Imagine a health care delivery system focused on enhancing health and longevity while preventing disease instead of waiting until people are sick to treat
them. This approach would not only improve the health of the nation but also potentially save hundreds of billions of dollars and reduce the more than 17% of GDP the United States currently spends on health care (CMS, 2023).
Imagine not only increasing individual life expectancy but also reducing the ill health that typically accompanies aging—including chronic diseases, dementias, frailty, and disability. Unveiling the biology of aging could provide essential knowledge toward delaying aging and its consequences, leading to a better health span for all.
Imagine the 58.5 million Americans who currently live with arthritis, one of the top three causes of work disability, being able to work without pain, saving $164 billion in lost earnings and immeasurably improving their quality of life (Murphy et al., 2018; Theis et al., 2018).

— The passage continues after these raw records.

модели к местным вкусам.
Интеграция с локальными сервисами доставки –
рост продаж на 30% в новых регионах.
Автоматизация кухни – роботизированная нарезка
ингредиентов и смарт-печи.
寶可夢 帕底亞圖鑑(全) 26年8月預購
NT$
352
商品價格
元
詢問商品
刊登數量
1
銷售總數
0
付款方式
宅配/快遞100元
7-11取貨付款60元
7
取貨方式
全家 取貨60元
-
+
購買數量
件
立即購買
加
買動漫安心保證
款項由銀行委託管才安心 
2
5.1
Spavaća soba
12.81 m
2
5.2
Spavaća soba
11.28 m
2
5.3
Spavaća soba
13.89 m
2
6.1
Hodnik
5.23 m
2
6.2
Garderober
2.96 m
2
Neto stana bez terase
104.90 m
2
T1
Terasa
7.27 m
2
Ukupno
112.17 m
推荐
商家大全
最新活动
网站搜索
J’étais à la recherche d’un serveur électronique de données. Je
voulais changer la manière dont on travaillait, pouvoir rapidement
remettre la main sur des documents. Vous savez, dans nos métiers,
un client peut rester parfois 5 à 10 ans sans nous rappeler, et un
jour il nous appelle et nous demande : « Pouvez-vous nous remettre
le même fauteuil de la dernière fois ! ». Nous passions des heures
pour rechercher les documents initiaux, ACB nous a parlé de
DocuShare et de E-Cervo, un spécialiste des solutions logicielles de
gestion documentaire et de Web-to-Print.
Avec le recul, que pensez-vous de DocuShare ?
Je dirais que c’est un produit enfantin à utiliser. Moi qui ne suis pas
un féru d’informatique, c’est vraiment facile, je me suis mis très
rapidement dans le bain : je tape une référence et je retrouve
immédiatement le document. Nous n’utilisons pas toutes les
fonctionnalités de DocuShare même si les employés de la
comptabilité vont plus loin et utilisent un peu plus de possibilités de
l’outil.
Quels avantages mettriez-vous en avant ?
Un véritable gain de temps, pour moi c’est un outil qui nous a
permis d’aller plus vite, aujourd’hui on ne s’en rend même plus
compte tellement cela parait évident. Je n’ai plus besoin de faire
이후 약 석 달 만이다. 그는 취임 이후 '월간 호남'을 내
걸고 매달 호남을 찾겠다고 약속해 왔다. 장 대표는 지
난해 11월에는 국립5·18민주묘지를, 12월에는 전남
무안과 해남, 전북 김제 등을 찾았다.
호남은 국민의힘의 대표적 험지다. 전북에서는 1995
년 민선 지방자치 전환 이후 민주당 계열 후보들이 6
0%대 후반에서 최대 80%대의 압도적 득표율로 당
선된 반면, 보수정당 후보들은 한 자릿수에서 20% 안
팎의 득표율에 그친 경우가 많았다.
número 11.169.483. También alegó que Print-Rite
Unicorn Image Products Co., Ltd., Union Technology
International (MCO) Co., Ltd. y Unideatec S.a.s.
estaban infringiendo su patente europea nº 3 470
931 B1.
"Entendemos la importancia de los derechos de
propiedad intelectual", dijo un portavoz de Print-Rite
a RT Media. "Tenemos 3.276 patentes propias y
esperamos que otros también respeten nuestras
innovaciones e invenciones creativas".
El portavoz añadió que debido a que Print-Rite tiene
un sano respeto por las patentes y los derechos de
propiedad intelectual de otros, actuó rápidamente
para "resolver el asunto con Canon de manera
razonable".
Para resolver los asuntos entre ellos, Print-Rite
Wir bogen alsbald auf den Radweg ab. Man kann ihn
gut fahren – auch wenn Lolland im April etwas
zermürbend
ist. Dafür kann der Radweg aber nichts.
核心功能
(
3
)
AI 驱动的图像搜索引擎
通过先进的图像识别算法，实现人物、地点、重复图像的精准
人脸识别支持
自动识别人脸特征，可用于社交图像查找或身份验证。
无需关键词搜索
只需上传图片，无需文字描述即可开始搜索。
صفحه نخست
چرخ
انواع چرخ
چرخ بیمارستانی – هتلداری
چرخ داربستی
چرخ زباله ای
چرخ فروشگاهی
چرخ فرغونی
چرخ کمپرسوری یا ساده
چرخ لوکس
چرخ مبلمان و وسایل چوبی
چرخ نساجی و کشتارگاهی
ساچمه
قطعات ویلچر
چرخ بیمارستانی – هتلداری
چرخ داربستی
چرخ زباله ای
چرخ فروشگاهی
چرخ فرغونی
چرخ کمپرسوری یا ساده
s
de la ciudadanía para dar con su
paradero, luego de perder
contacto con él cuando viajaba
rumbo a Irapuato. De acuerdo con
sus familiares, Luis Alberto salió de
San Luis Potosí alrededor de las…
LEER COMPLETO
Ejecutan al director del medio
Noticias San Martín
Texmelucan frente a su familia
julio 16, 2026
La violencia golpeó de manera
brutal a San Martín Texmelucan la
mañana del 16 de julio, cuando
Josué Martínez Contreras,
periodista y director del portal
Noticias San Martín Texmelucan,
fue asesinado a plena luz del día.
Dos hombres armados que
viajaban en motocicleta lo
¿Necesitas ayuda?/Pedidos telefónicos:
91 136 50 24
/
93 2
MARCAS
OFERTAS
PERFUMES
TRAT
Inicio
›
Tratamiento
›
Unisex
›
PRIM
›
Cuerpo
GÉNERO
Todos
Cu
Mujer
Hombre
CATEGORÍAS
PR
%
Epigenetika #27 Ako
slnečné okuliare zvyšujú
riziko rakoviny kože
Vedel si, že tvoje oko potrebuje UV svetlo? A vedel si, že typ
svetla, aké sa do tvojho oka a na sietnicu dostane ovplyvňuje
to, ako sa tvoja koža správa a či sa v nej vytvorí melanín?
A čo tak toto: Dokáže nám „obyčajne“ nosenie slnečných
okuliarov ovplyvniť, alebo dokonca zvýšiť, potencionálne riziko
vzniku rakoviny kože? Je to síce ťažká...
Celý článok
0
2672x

Imagine the 37 million Americans living with diabetes in 2022 earning the $28.3 billion lost because they could not work due to disability, and being able to spend more hours, days, and years with their friends and families (DRIF, 2023; Parker et al., 2023).
Imagine eliminating the health disparities that cause 30% more Black individuals to die from cardiovascular disease than their White peers; American Indian or Alaska Native individuals to develop diabetes at twice the rate of their White peers; and American Indian or Alaska Native, Hispanic, and Black individuals to be more than 1.5 times as likely to die from COVID-19 as their White peers (HHS OMH, n.d.; Hill et al., 2023; Terrie, 2023).
Imagine strategic investments to support improvements in health that will not only save lives and improve quality of life but also bolster individual wealth, eliminate unnecessary costs, and improve the economy. We can achieve this vision if we act now.